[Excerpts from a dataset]
····················

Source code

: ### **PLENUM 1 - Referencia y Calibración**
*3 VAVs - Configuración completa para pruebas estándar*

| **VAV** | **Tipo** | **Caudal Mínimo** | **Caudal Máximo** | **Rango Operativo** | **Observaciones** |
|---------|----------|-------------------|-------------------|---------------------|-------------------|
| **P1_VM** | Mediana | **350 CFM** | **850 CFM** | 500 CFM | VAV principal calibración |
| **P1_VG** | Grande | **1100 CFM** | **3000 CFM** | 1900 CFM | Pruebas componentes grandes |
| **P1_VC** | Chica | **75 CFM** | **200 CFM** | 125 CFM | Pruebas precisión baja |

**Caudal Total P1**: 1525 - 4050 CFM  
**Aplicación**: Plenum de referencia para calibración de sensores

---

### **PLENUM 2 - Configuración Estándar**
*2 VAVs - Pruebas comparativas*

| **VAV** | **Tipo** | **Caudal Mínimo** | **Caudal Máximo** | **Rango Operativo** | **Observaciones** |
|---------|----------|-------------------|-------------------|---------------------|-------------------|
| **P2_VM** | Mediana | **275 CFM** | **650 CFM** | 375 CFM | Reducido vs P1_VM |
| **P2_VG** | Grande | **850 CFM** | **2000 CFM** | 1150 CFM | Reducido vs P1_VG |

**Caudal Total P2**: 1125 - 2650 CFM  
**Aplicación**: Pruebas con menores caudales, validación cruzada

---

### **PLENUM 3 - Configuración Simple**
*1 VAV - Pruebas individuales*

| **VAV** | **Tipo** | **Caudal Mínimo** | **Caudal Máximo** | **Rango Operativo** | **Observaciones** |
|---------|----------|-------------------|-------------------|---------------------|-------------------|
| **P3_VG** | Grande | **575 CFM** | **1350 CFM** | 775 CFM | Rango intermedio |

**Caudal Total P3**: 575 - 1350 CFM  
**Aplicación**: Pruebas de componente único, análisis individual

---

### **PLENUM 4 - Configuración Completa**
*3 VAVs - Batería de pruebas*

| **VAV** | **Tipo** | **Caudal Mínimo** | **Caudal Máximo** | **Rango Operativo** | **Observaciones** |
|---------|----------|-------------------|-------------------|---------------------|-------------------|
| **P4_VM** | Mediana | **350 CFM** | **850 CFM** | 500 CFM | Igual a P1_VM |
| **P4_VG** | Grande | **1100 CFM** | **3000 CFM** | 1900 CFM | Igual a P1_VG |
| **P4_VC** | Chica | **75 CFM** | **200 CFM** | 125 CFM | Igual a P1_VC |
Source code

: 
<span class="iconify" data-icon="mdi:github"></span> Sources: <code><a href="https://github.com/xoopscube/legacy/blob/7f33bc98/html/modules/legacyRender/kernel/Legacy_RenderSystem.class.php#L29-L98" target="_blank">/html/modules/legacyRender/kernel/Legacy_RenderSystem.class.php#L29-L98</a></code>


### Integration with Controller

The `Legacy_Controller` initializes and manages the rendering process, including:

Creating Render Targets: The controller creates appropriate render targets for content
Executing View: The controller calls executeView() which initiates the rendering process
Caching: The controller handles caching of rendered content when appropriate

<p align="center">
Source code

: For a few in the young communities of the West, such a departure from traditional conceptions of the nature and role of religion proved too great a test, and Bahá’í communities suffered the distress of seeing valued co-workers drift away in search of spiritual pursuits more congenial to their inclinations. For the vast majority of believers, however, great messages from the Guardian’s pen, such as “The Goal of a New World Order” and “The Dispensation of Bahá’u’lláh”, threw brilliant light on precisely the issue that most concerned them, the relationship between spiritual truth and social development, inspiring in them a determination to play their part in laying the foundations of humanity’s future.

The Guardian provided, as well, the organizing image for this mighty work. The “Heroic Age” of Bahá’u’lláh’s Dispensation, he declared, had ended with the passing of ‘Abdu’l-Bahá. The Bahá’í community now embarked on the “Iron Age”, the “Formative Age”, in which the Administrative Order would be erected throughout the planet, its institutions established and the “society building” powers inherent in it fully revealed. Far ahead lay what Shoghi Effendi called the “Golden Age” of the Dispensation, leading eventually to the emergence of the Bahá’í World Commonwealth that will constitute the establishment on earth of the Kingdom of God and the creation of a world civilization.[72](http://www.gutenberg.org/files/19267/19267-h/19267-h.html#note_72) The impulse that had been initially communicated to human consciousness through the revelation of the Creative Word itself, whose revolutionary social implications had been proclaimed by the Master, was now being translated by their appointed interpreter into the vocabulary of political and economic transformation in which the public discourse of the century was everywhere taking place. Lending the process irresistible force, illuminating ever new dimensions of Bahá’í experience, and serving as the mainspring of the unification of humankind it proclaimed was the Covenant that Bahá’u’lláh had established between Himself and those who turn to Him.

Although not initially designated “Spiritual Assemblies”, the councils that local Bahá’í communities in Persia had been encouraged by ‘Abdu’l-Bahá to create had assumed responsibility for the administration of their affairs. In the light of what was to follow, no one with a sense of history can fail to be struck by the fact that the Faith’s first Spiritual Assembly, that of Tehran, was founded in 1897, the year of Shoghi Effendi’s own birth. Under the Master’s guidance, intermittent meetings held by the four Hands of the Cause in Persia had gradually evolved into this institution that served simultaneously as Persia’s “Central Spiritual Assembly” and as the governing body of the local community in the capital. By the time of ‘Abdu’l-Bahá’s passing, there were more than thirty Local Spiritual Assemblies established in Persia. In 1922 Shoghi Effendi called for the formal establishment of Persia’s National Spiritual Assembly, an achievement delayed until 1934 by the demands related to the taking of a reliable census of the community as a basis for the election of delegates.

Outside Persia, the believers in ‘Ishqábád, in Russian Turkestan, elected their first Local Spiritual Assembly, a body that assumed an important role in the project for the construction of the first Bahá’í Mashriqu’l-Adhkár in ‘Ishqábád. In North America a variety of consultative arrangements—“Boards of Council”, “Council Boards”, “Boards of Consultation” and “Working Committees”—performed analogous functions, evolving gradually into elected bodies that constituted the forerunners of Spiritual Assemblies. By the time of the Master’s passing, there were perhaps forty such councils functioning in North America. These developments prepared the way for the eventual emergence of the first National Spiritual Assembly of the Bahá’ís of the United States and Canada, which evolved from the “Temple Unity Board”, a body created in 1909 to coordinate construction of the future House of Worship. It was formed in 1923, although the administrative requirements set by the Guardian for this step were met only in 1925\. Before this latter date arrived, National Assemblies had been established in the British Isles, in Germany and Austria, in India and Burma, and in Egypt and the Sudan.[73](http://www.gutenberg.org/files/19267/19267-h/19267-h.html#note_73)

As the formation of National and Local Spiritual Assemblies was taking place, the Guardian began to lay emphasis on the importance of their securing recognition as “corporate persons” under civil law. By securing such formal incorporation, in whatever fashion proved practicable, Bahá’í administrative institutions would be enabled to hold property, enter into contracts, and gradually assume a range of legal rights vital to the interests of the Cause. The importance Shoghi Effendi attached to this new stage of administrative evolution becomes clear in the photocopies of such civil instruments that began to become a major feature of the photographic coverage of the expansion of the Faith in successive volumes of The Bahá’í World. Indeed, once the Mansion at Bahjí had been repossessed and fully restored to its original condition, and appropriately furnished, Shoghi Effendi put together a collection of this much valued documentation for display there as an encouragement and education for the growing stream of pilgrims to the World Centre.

····················

→ **Exercise**
Pull out every line of the records that contains the word "Grande", treating uppercase and lowercase as different.

→ **Result for this task**
| **P1_VG** | Grande | **1100 CFM** | **3000 CFM** | 1900 CFM | Pruebas componentes grandes |
| **P2_VG** | Grande | **850 CFM** | **2000 CFM** | 1150 CFM | Reducido vs P1_VG |
| **P3_VG** | Grande | **575 CFM** | **1350 CFM** | 775 CFM | Rango intermedio |
| **P4_VG** | Grande | **1100 CFM** | **3000 CFM** | 1900 CFM | Igual a P1_VG |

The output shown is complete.